▶ _EXERCISE DIRECTIONS_: From the line below that contains "5: (458, 266, 1.74)" to the line that contains "26: (354, 138, 1.82)", repeat every line exactly, both ends included, and nothing else.
+++ SUPPLIED INFORMATION
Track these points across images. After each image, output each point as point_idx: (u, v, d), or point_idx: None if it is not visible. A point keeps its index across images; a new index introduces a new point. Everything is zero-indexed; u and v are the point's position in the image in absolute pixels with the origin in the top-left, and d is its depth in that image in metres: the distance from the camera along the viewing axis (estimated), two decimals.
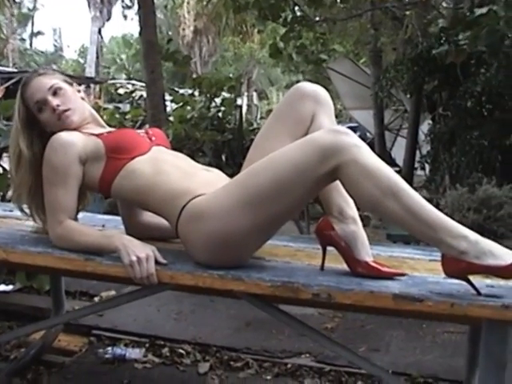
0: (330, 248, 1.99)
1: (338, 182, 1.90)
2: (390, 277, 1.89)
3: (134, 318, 3.63)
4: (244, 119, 10.76)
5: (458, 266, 1.74)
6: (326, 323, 3.67)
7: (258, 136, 2.20)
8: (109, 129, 2.37)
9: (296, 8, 8.25)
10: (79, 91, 2.41)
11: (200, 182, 2.07)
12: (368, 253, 1.95)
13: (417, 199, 1.76)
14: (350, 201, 1.99)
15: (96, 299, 3.91)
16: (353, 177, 1.79)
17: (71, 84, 2.37)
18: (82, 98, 2.40)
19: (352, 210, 1.99)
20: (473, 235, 1.74)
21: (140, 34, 7.48)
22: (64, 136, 2.16)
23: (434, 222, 1.74)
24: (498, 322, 1.72)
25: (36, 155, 2.21)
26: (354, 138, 1.82)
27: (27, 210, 2.32)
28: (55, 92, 2.26)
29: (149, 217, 2.35)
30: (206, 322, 3.68)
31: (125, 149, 2.14)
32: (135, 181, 2.10)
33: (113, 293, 3.91)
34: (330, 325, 3.68)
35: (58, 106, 2.23)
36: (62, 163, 2.12)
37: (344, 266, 1.96)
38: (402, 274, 1.91)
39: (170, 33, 27.41)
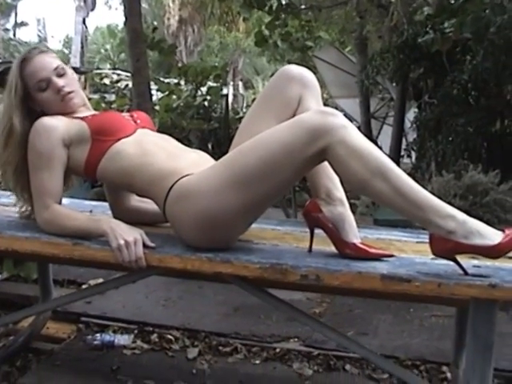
0: (318, 231, 1.99)
1: (325, 165, 1.90)
2: (377, 258, 1.90)
3: (122, 305, 3.63)
4: (230, 108, 10.74)
5: (445, 245, 1.75)
6: (314, 308, 3.68)
7: (244, 120, 2.19)
8: (94, 112, 2.35)
9: None
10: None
11: (186, 162, 2.06)
12: (356, 234, 1.95)
13: (405, 180, 1.77)
14: (338, 183, 1.99)
15: (84, 287, 3.90)
16: (341, 158, 1.78)
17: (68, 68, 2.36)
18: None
19: (340, 192, 1.99)
20: (461, 215, 1.75)
21: (125, 22, 7.45)
22: (47, 120, 2.15)
23: (423, 202, 1.75)
24: (484, 301, 1.74)
25: (25, 133, 2.17)
26: (341, 119, 1.81)
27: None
28: (60, 73, 2.24)
29: (136, 201, 2.35)
30: (194, 308, 3.68)
31: (109, 131, 2.13)
32: (120, 162, 2.09)
33: (100, 280, 3.90)
34: (318, 310, 3.69)
35: (63, 87, 2.22)
36: (45, 147, 2.11)
37: (332, 249, 1.96)
38: (390, 256, 1.91)
39: (155, 22, 27.21)
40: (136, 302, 3.70)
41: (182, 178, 1.96)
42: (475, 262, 1.91)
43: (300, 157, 1.81)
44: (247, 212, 1.92)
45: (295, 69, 2.11)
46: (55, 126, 2.13)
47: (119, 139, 2.12)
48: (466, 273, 1.78)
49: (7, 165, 2.23)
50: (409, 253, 2.04)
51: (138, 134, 2.18)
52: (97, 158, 2.12)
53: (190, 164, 2.05)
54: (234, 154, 1.93)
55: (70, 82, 2.26)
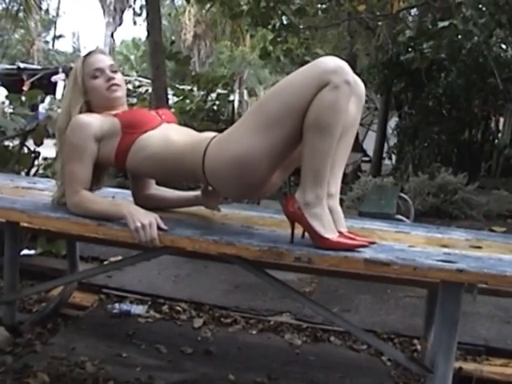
0: None
1: (336, 162, 1.88)
2: (361, 245, 1.87)
3: (138, 280, 3.62)
4: (236, 112, 10.71)
5: (295, 211, 1.82)
6: (305, 287, 3.67)
7: None
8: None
9: (283, 17, 8.20)
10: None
11: (208, 135, 2.03)
12: (343, 225, 1.90)
13: (331, 150, 1.79)
14: (338, 180, 1.95)
15: (105, 263, 3.89)
16: (324, 101, 1.74)
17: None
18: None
19: (335, 188, 1.93)
20: (324, 201, 1.81)
21: (147, 36, 7.44)
22: (82, 118, 2.13)
23: (319, 171, 1.79)
24: (452, 283, 1.74)
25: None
26: (350, 76, 1.77)
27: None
28: (113, 70, 2.26)
29: (154, 190, 2.34)
30: (200, 284, 3.68)
31: (137, 124, 2.11)
32: (148, 149, 2.06)
33: (120, 258, 3.89)
34: (308, 289, 3.69)
35: (113, 78, 2.24)
36: (78, 142, 2.09)
37: None
38: (372, 243, 1.89)
39: (173, 37, 27.13)
40: (150, 278, 3.70)
41: (212, 139, 1.95)
42: (446, 250, 1.91)
43: (311, 95, 1.76)
44: (274, 154, 1.85)
45: (331, 62, 1.85)
46: (90, 122, 2.11)
47: (145, 131, 2.10)
48: (292, 241, 1.85)
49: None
50: (389, 240, 2.03)
51: (163, 126, 2.16)
52: (125, 148, 2.10)
53: (211, 135, 2.01)
54: (257, 104, 1.95)
55: (119, 80, 2.27)
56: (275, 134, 1.81)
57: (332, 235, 1.79)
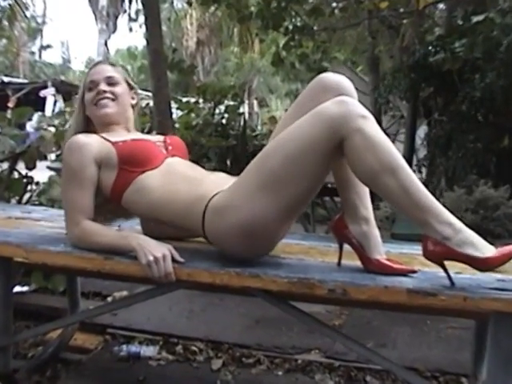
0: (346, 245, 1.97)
1: (356, 181, 1.88)
2: (402, 273, 1.87)
3: (147, 317, 3.60)
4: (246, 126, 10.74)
5: (438, 249, 1.74)
6: (334, 320, 3.64)
7: (277, 128, 2.12)
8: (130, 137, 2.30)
9: (297, 18, 8.25)
10: (133, 98, 2.42)
11: (210, 184, 2.03)
12: (380, 251, 1.92)
13: (414, 180, 1.75)
14: (366, 200, 1.96)
15: (109, 299, 3.88)
16: (356, 148, 1.74)
17: (131, 87, 2.38)
18: (132, 106, 2.40)
19: (366, 210, 1.95)
20: (458, 224, 1.74)
21: (147, 44, 7.47)
22: (81, 138, 2.15)
23: (425, 204, 1.73)
24: (508, 314, 1.70)
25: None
26: (361, 109, 1.77)
27: None
28: (110, 82, 2.28)
29: None
30: (217, 319, 3.65)
31: (136, 162, 2.12)
32: (147, 197, 2.07)
33: (125, 293, 3.88)
34: (338, 322, 3.65)
35: (104, 91, 2.25)
36: (78, 165, 2.10)
37: (358, 263, 1.93)
38: (414, 271, 1.88)
39: (173, 44, 27.33)
40: (160, 314, 3.68)
41: (212, 197, 1.94)
42: (499, 276, 1.88)
43: (321, 149, 1.77)
44: (284, 215, 1.88)
45: (332, 77, 2.02)
46: (89, 143, 2.12)
47: (144, 171, 2.10)
48: (452, 282, 1.77)
49: None
50: (432, 267, 1.99)
51: (166, 164, 2.16)
52: (122, 187, 2.12)
53: (215, 185, 2.01)
54: (260, 159, 1.89)
55: (116, 93, 2.27)
56: (284, 195, 1.83)
57: (491, 252, 1.72)
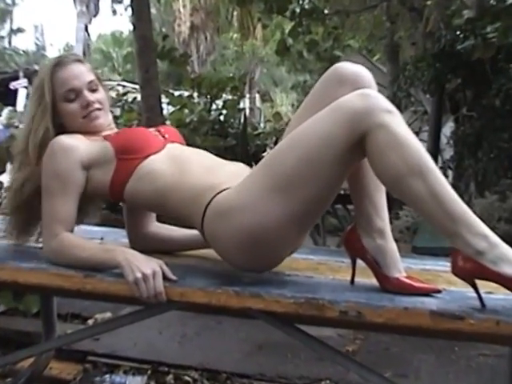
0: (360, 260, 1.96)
1: (371, 189, 1.88)
2: (424, 293, 1.86)
3: (133, 342, 3.61)
4: (247, 123, 10.75)
5: (469, 265, 1.69)
6: (347, 346, 3.65)
7: (286, 129, 2.12)
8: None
9: (305, 0, 8.27)
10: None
11: (225, 175, 2.03)
12: (399, 268, 1.89)
13: (444, 184, 1.71)
14: (382, 210, 1.94)
15: (90, 322, 3.89)
16: (380, 146, 1.72)
17: (101, 81, 2.36)
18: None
19: (382, 222, 1.93)
20: (494, 237, 1.69)
21: (134, 30, 7.47)
22: (65, 139, 2.13)
23: (457, 213, 1.69)
24: None
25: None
26: (386, 103, 1.76)
27: None
28: (92, 88, 2.25)
29: (156, 227, 2.33)
30: (213, 345, 3.66)
31: (135, 148, 2.11)
32: (155, 183, 2.06)
33: (108, 315, 3.89)
34: (351, 347, 3.66)
35: (92, 102, 2.23)
36: (61, 169, 2.09)
37: (374, 281, 1.93)
38: (438, 291, 1.87)
39: (163, 29, 27.39)
40: (149, 339, 3.68)
41: (218, 193, 1.93)
42: None
43: (340, 147, 1.75)
44: (296, 222, 1.86)
45: (349, 67, 2.00)
46: (74, 146, 2.11)
47: (147, 156, 2.09)
48: (482, 304, 1.74)
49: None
50: (459, 286, 1.99)
51: (169, 149, 2.16)
52: (123, 178, 2.10)
53: (230, 177, 2.00)
54: (271, 158, 1.89)
55: (102, 101, 2.26)
56: (297, 199, 1.81)
57: None
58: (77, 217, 2.19)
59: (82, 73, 2.25)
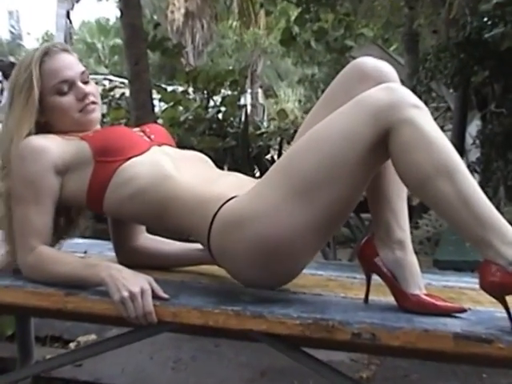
0: (375, 276, 1.96)
1: (390, 195, 1.88)
2: (447, 313, 1.86)
3: (121, 368, 3.61)
4: (249, 122, 10.75)
5: (500, 279, 1.68)
6: (360, 372, 3.64)
7: (299, 130, 2.13)
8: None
9: None
10: None
11: (226, 185, 2.03)
12: (419, 285, 1.90)
13: (475, 187, 1.71)
14: (403, 220, 1.94)
15: (72, 345, 3.88)
16: (405, 143, 1.73)
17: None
18: None
19: (402, 232, 1.93)
20: None
21: (121, 16, 7.46)
22: (35, 141, 2.12)
23: (488, 218, 1.68)
24: None
25: None
26: (413, 98, 1.77)
27: None
28: (85, 80, 2.25)
29: (145, 239, 2.33)
30: (210, 371, 3.65)
31: (116, 149, 2.10)
32: (134, 183, 2.04)
33: (93, 337, 3.89)
34: (366, 374, 3.65)
35: (89, 94, 2.23)
36: (32, 175, 2.08)
37: (391, 299, 1.93)
38: (463, 310, 1.87)
39: (155, 17, 27.47)
40: (138, 365, 3.68)
41: (226, 202, 1.92)
42: None
43: (365, 146, 1.76)
44: (318, 230, 1.86)
45: (370, 63, 2.02)
46: (46, 147, 2.10)
47: (129, 158, 2.08)
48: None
49: None
50: (486, 305, 2.00)
51: (154, 151, 2.15)
52: (102, 183, 2.08)
53: (232, 187, 2.01)
54: (288, 160, 1.89)
55: (95, 95, 2.26)
56: (318, 205, 1.81)
57: None
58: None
59: (73, 63, 2.25)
++++++
▶ _ANSWER FOR THIS EXERCISE_:
5: (458, 266, 1.74)
6: (326, 323, 3.67)
7: (258, 136, 2.20)
8: (109, 129, 2.37)
9: (296, 8, 8.25)
10: (79, 91, 2.41)
11: (200, 182, 2.07)
12: (368, 253, 1.95)
13: (417, 199, 1.76)
14: (350, 201, 1.99)
15: (96, 299, 3.91)
16: (353, 177, 1.79)
17: (71, 84, 2.37)
18: (82, 98, 2.40)
19: (352, 210, 1.99)
20: (473, 235, 1.74)
21: (140, 34, 7.48)
22: (64, 136, 2.16)
23: (434, 222, 1.74)
24: (498, 322, 1.72)
25: (36, 155, 2.21)
26: (354, 138, 1.82)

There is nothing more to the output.